Hasta que el pasado los encuentra y la paranoia envenena el refugio de los prófugos.


Un refugio que se revela efímero cuando Stella Dawson/Lurene Tuttle, la mujer de un matrimonio amigo, acuciada por la necesidad de dinero, delata a Bill. (Ya lo apuntamos: cuando se escribió y rodó la película la caza de comunistas y la delación estaban a la orden del día en Hollywood, una atmósfera ponzoñosa que se palpa en la soberbia escena donde el matrimonio Dawson, a la hora de meterse en la cama, enfrenta un dilema moral entre la decencia y el dinero: delatar o no al amigo jornalero, con la falta que les hacen esos mil dólares de la recompensa.)


Aun así el guión y la puesta en escena de Feist se apiada de la mujer, que no puede ocultar su dolor y le da un azote a su hijo por espiar cómo el policía detiene a Bill.


Aludimos más arriba a la belleza de Tomorrow Is Another Day, la historia de dos almas perdidas que, en el curso de su fuga, aprenden a quererse y anudan sus vidas a base de confianza mutua, en un peregrinaje como camino de redención.

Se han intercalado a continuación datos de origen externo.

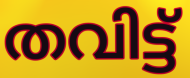
തവിട്ട്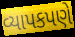
વ્યાપકપણે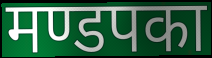
मण्डपकाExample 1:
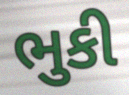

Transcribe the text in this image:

ભુકી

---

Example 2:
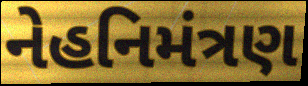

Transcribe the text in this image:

નેહનિમંત્રણ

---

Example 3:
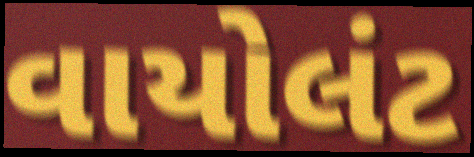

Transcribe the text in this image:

વાયોલંટ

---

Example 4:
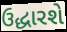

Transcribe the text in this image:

ઉદ્ધારશે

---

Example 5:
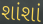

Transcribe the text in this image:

શાંશાંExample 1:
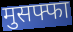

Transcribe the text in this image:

मुसफ्फा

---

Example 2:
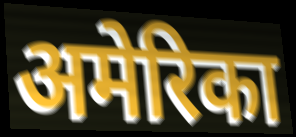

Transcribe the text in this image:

अमेरिका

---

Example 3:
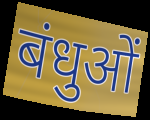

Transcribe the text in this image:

बंधुओं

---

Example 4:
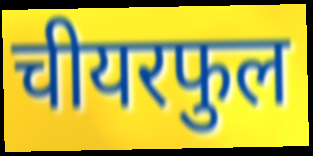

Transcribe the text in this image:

चीयरफुल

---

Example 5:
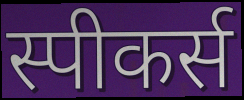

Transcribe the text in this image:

स्पीकर्स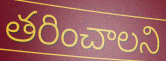
తరించాలని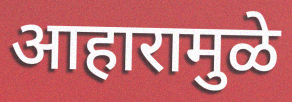
आहारामुळेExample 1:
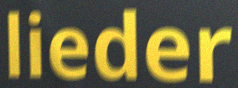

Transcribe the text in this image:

lieder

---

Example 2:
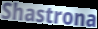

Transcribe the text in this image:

Shastrona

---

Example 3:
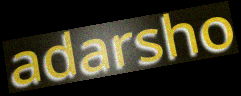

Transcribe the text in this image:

adarsho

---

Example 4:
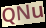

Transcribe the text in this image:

QNu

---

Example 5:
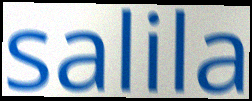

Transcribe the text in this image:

salilaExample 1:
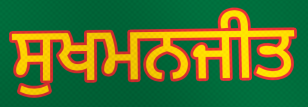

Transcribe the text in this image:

ਸੁਖਮਨਜੀਤ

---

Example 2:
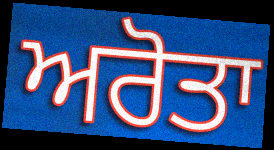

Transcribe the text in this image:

ਅਰੋਤਾ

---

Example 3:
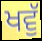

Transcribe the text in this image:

ਖਵੁੱ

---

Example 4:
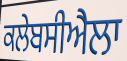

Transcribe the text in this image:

ਕਲੇਬਸੀਐਲਾ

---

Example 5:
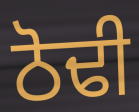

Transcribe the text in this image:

ਠੋਢੀ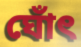
ঘোঁৎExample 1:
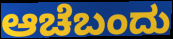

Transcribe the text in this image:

ಆಚೆಬಂದು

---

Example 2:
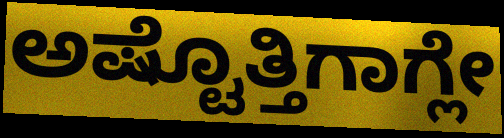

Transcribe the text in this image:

ಅಷ್ಟೊತ್ತಿಗಾಗ್ಲೇ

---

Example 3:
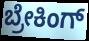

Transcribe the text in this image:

ಬ್ರೇಕಿಂಗ್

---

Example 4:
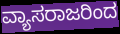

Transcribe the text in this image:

ವ್ಯಾಸರಾಜರಿಂದ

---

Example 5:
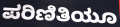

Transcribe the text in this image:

ಪರಿಣಿತಿಯೂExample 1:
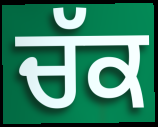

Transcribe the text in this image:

ਚੱਕ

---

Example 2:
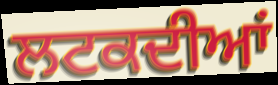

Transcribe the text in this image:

ਲਟਕਦੀਆਂ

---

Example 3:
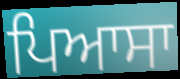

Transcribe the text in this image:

ਪਿਆਸਾ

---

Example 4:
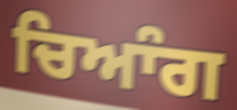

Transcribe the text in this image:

ਚਿਆੰਗ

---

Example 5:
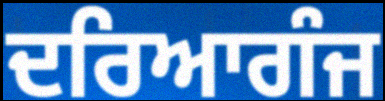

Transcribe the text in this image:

ਦਰਿਆਗੰਜ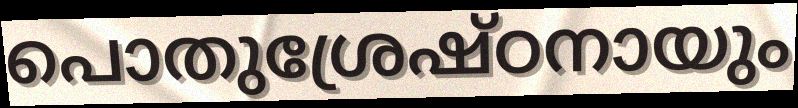
പൊതുശ്രേഷ്ഠനായും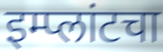
इम्प्लांटचाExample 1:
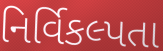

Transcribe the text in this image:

નિર્વિકલ્પતા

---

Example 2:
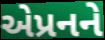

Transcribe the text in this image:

એપ્રનને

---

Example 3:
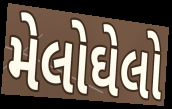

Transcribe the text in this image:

મેલોઘેલો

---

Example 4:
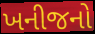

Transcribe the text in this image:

ખનીજનો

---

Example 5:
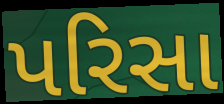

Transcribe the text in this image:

પરિસા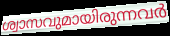
ശ്വാസവുമായിരുന്നവർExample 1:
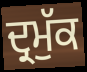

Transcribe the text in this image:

ਦ੍ਰਮੁੱਕ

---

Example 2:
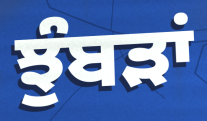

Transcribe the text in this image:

ਝੁੰਬੜਾਂ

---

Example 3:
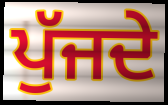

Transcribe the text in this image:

De alguna forma, la mutua necesidad le depara la mutua salvación, aunque Cathy se muestra, sobra decirlo, como un ángel de la guarda mucho más competente, como se comprueba en la espléndida escena del clímax cuando el policía viene a detener a Bill. Para Feist lo decisivo se cifra, más que en la persecución, en el nacimiento del amor (quizá debería haber titulado así la entrada). Y cada día se quieren más y van a tener un hijo. La película nos mantiene en vilo deseando que por una vez en su vida algo les salga bien, que Cathy y Bill sean bendecidos con la gracia que se merecen.


Según el American Film Institute, el desenlace de la película se cambió a partir de las reacciones negativas de los espectadores en una preview: les había gustado mucho la película, pero querían que acabara bien, Bill y Cathy se merecían un final feliz. Y quien fuera que tomó la decisión en la Warner hizo caso de las recomendaciones de aquellos espectadores. Pues bien, lo aplaudimos: aun tratándose de un final atípico en un noir (y aunque el desenlace roce lo inverosímil), resulta digno y satisfactorio, porque -apunta Noël Simsolo- Thomorrow Is Antother Day trata de la lucha de dos seres heridos por  recuperar la confianza en la vida. Pura justicia poética.